Issues with a result from calculating latitude/longitude from haversine formula in C++

Question

So right now, I'm doing a homework assignment for a C++ class. The assignment says that I need to calculate the distance between two places using the haversine formula based on an input of degrees given by the user for longitude and latitude. Then the haversine formula calculates the distance between the two places.

The problem I'm having is when using the test values given by the instructor I get a greater answer than what he gets.

I'm calculating the distance between 33.9425/N 118.4081/W (LA Airport) and 20.8987/N 156.4305/W (Kahului Airport), where the LA Airport is the starting location.

His answer for the distance is 2483.3 miles. My answer is 2052.1 miles.
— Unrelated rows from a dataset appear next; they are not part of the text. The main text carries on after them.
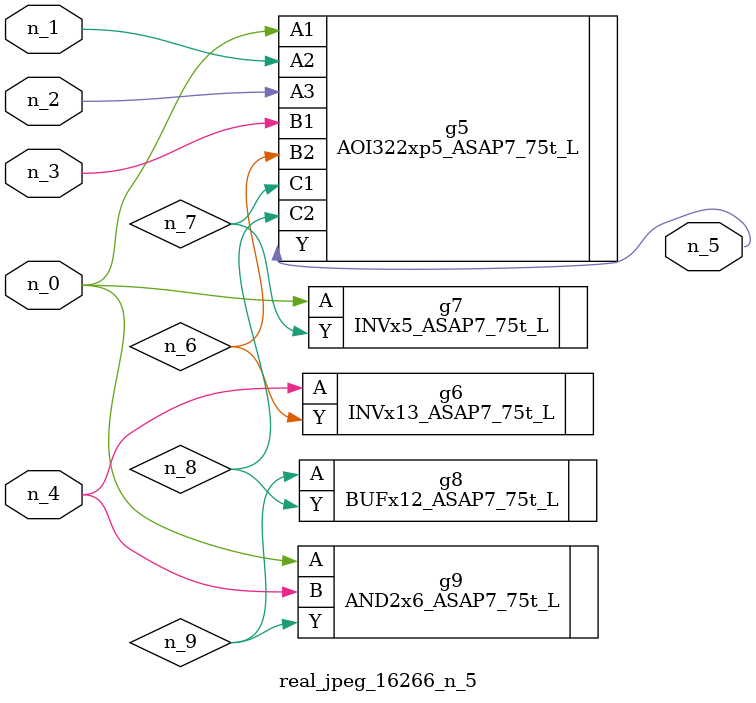
<source format=v>
module real_jpeg_16266_n_5 (n_4, n_0, n_1, n_2, n_3, n_5);

input n_4;
input n_0;
input n_1;
input n_2;
input n_3;

output n_5;

wire n_8;
wire n_6;
wire n_7;
wire n_9;

AOI322xp5_ASAP7_75t_L g5 ( 
.A1(n_0),
.A2(n_1),
.A3(n_2),
.B1(n_3),
.B2(n_6),
.C1(n_7),
.C2(n_8),
.Y(n_5)
);

INVx5_ASAP7_75t_L g7 ( 
.A(n_0),
.Y(n_7)
);

AND2x6_ASAP7_75t_L g9 ( 
.A(n_0),
.B(n_4),
.Y(n_9)
);

INVx13_ASAP7_75t_L g6 ( 
.A(n_4),
.Y(n_6)
);

BUFx12_ASAP7_75t_L g8 ( 
.A(n_9),
.Y(n_8)
);


endmodule
</source>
Here is my code for the haversine formula:

double haversine(double lat1, double lat2, double lon1, double lon2) {
    // get differences first
    double dlon = difference(lon1, lon2); // difference for longitude
    double dlat = difference(lat1, lat2); // difference for latitude
    // part a of algorithm
    double a = pow(sin(dlat/2), 2) + cos(lat1) * cos(lat2) * pow(sin(dlon/2), 2);
    // part b of algorithm
    double b = 2 * atan2(sqrt(a), sqrt(1 - a));
    // our result, or the great-circle distance between two locations
    double result = EARTH_RADIUS * b;
    return result;
}

And difference just returns y - x in this case. What seems to be going wrong in my calculations? As far as I know, my parentheses while calculating everything seem to be OK, so I'm not really sure why I'm getting a different answer.
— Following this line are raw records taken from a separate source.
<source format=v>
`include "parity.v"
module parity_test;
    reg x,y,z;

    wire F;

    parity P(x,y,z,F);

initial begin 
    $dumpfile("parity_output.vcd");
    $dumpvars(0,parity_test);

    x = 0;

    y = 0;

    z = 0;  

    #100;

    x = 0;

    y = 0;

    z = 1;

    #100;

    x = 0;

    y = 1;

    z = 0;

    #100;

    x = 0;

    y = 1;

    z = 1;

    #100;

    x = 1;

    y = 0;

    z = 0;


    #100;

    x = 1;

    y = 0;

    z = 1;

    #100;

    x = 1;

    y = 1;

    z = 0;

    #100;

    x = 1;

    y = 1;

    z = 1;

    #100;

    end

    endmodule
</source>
Update: Fixed the problem by converting longitude and latitude in radians. In C++ I did this by defining PI = 3.14159265 and for each trig function I used, multiplying whatever was in there * PI/180. (ie. pow(sin((dlat/2) * (PI/180)),2)

Answer 1

You need to convert your lats/longs to radians, because the trig functions in Java accept radian arguments.
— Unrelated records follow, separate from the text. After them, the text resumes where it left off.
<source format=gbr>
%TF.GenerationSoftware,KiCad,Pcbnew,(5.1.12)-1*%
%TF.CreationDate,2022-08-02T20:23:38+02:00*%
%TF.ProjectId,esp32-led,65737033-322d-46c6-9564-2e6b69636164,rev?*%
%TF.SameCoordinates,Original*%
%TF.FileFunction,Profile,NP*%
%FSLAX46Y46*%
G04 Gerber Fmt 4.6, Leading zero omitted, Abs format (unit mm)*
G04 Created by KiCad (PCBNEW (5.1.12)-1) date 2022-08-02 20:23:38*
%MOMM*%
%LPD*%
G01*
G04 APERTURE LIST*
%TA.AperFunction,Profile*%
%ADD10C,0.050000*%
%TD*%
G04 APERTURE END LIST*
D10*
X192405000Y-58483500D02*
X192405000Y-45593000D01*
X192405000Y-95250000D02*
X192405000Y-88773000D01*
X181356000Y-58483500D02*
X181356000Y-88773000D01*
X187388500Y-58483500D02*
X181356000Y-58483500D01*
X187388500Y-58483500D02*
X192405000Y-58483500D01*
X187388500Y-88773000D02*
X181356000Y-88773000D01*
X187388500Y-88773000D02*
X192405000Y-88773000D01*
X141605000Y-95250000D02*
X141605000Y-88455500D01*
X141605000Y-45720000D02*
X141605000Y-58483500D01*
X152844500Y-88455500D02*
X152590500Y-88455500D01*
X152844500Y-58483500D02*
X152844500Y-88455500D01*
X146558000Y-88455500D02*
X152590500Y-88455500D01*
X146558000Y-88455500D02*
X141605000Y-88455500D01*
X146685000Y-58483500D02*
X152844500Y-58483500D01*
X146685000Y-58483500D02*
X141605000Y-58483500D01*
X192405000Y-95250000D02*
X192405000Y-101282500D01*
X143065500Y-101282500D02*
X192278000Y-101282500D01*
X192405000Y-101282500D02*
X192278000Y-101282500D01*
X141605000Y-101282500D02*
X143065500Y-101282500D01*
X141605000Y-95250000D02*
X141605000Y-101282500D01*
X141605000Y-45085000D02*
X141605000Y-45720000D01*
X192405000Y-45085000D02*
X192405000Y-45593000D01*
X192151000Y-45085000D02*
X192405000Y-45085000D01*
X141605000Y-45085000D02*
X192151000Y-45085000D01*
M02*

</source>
public static double haversine(double lat1, double lon1, double lat2, double lon2) {
    double dLat = Math.toRadians(lat2 - lat1);
    double dLon = Math.toRadians(lon2 - lon1);
    lat1 = Math.toRadians(lat1);
    lat2 = Math.toRadians(lat2);

And this line:

// part b of algorithm
double b = 2 * atan2(sqrt(a), sqrt(1 - a));

is the same thing as

// part b of algorithm
double b = 2 * Math.asin(Math.sqrt(a));

Now your function should work. (:

Also, just for future reference:

// our result, or the great-circle distance between two locations
double result = EARTH_RADIUS * b;
return result;

Should be shortened to:

// our result, or the great-circle distance between two locations
return EARTH_RADIUS * b;

You should always be concise!

Answer 2

This was something I wrote up using radians if you are allowed to not use the exact thing your teacher gave you. I had a project like this a while back and pulled the formula off different sites.

#include <iostream>

using namespace std;

static const double DEG_TO_RAD = 0.017453292519943295769236907684886;
static const double EARTH_RADIUS_IN_METERS = 6372797.560856;
static const double EARTH_RADIUS_IN_MILES = 3959;

struct Position {
    Position(double lat, double lon) : _lat(lat), _lon(lon) {}
    void lat(double lat) { _lat = lat; }
    double lat() const { return _lat; }
    void lon(double lon) { _lon = lon; }
    double lon() const { return _lon; }
private:
    double _lat;
    double _lon;
};

double haversine(const Position& from, const Position& to) {
    double lat_arc = (from.lat() - to.lat()) * DEG_TO_RAD;
    double lon_arc = (from.lon() - to.lon()) * DEG_TO_RAD;
    double lat_h = sin(lat_arc * 0.5);
    lat_h *= lat_h;
    double lon_h = sin(lon_arc * 0.5);
    lon_h *= lon_h;
    double tmp = cos(from.lat()*DEG_TO_RAD) * cos(to.lat()*DEG_TO_RAD);
    return 2.0 * asin(sqrt(lat_h + tmp*lon_h));
}

double distance_in_meters(const Position& from, const Position& to) {
    return EARTH_RADIUS_IN_METERS*haversine(from, to);
}

double distance_in_miles(const Position& from, const Position& to)
{
    return EARTH_RADIUS_IN_MILES*haversine(from, to);
}

int main()
{
    double meters   = distance_in_meters(Position(33.9425, 118.4081), Position(20.8987, 156.4305));
    double miles    = distance_in_miles(Position(33.9425, 118.4081), Position(20.8987, 156.4305));
    cout << "\nDistance in meters is: " << meters;
    cout << "\nDistance in miles is: " << miles;


    cout << endl;
    system("PAUSE");
    return 0;
}